"I like Joe," says Miss Peyton, elevating her rounded chin: "I downright esteem him. He knows where beauty lies."
"How he differs from the rest of the world!" says Scrope, not looking at her.
"Does he? That is unkind, I think. Why," says Clarissa, with a soft laugh, full of mischief, "should any one be blind to the claims of beauty?"
"Why, indeed? It is, as I have been told, 'a joy forever.' No one nowadays disputes anything they are told, do they?"
"Don't be cynical, Jim," says Miss Peyton, softly. What an awful thing it will be if, now when her story is absolutely upon her lips, he relapses into his unsympathetic mood!
"Well, I won't, then," says Scrope, amiably, which much relieves her. And then he looks lovingly at his pipe, which he has held (as in duty bound) behind his back ever since her arrival, and sighs heavily, and proceeds to knock the ashes out of it.
"Oh, don't do that," says Clarissa, entreatingly. "I really wish you wouldn't!" (This is the strict truth.) "You know you are dying for a smoke, and I—I perfectly love the smell of tobacco. There is, therefore, no reason why you should deny yourself."
"Are you really quite sure?" says Scrope, politely and hopefully.
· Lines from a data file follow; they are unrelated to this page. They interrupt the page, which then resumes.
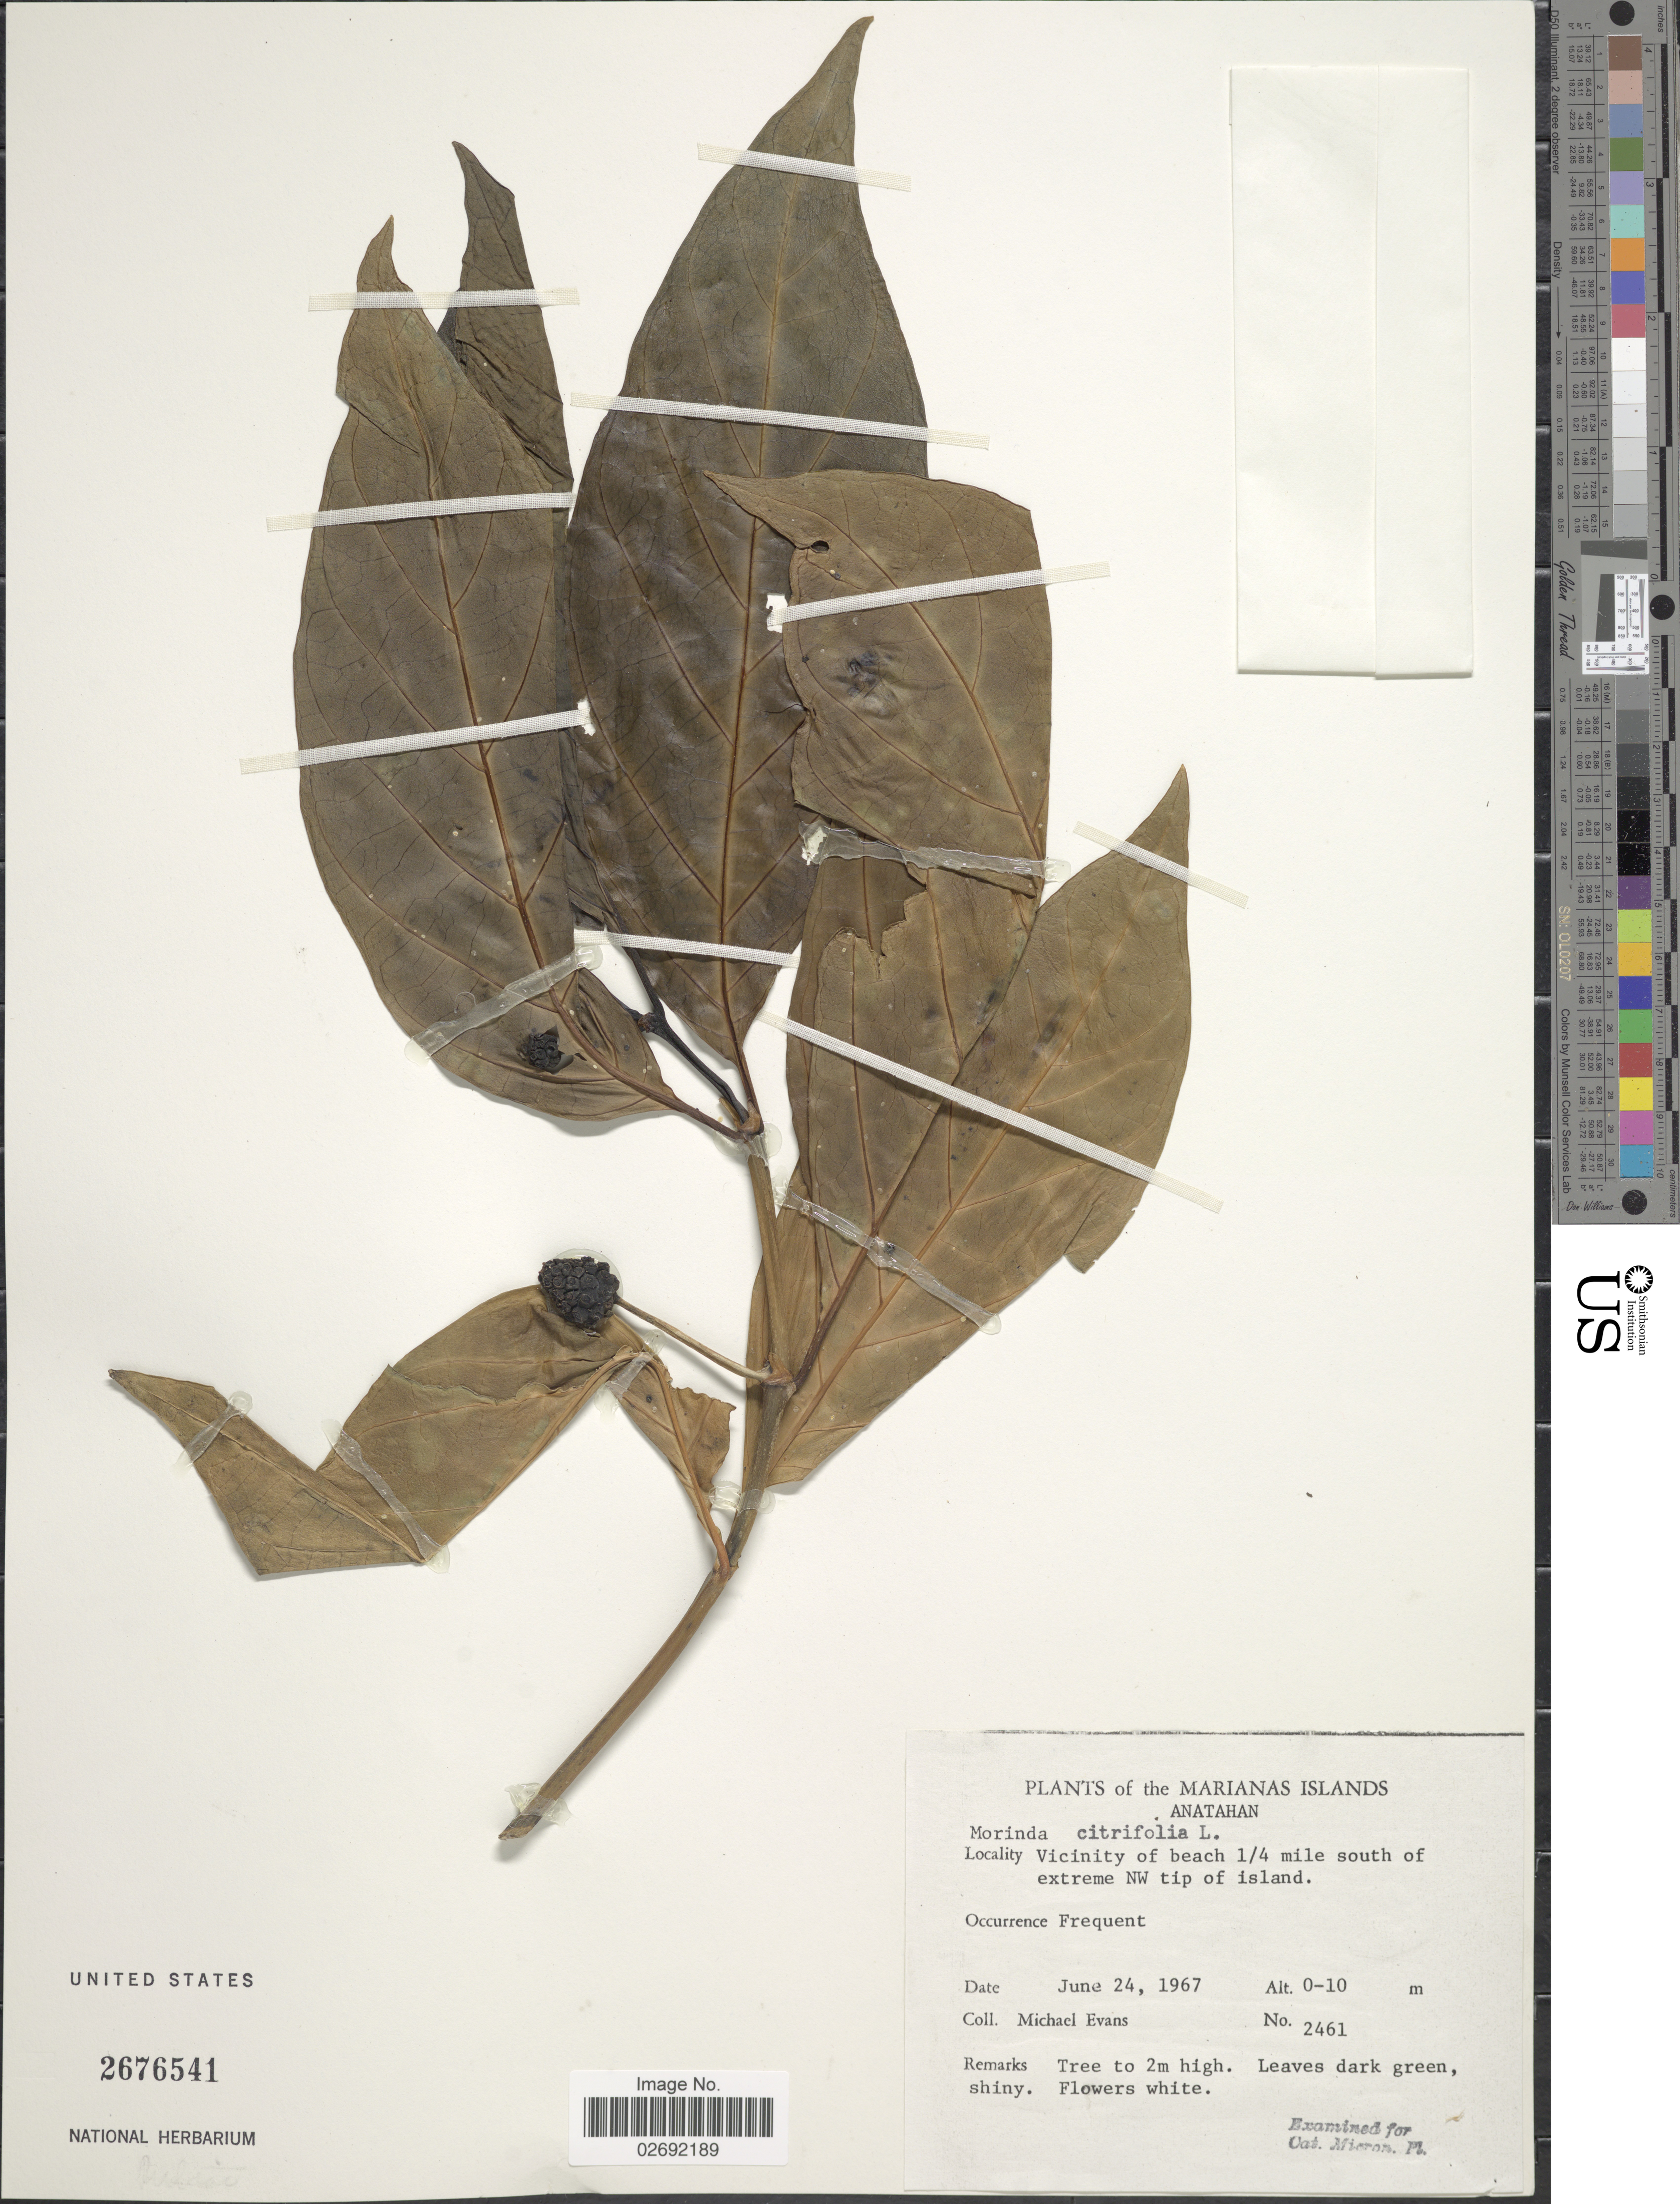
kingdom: Plantae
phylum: Tracheophyta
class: Magnoliopsida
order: Gentianales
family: Rubiaceae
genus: Morinda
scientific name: Morinda citrifolia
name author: L.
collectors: M. Evans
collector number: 2461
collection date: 1967-06-24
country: Northern Mariana Islands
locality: The Marianas Islands, Anatahan, Vicinity of beach 1/4 mile south of extreme NW tip of island, Frequent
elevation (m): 0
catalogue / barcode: US 2676541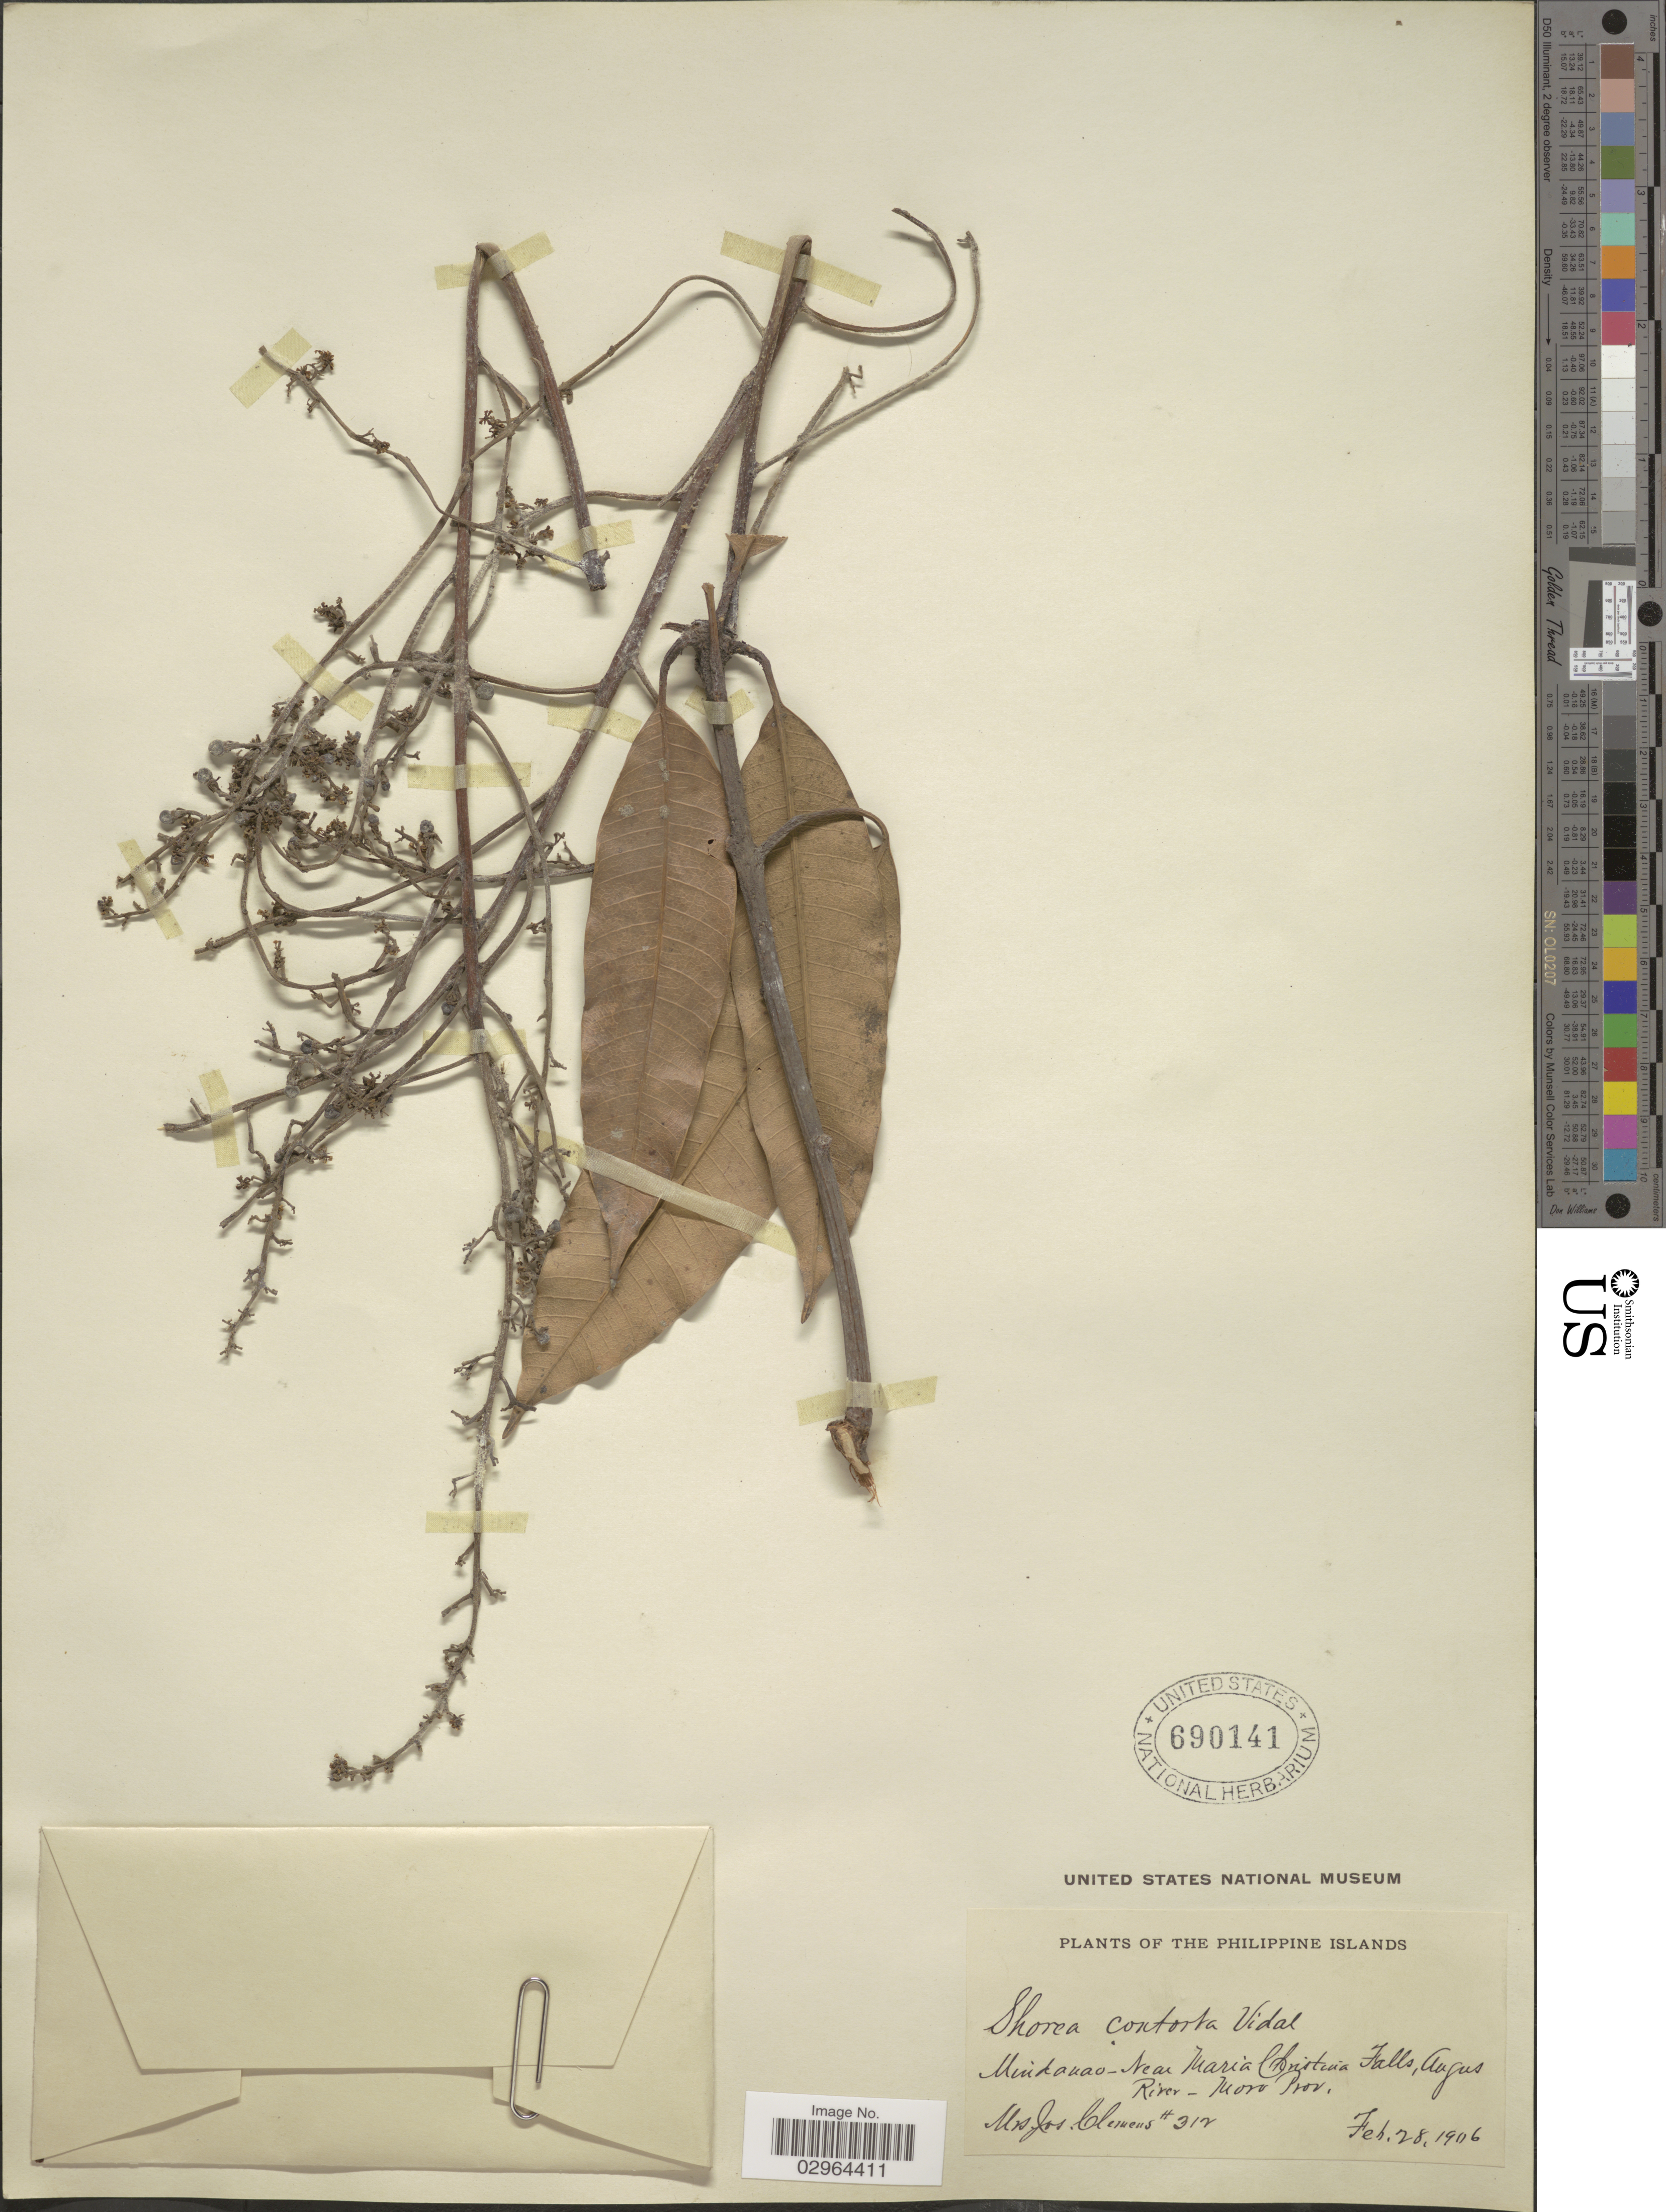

"Quite,—utterly. Put it in your mouth again. And—do you mind?"—with a swift glance upwards, from under her soft plush hat,—"I want you to come for a little walk with me."
"To the end of the world, with you, would be a short walk," says Scrope, with a half laugh, but a ring in his tone that, to a woman heart-whole and unoccupied with thoughts of another man, must have meant much. "Command me, madam."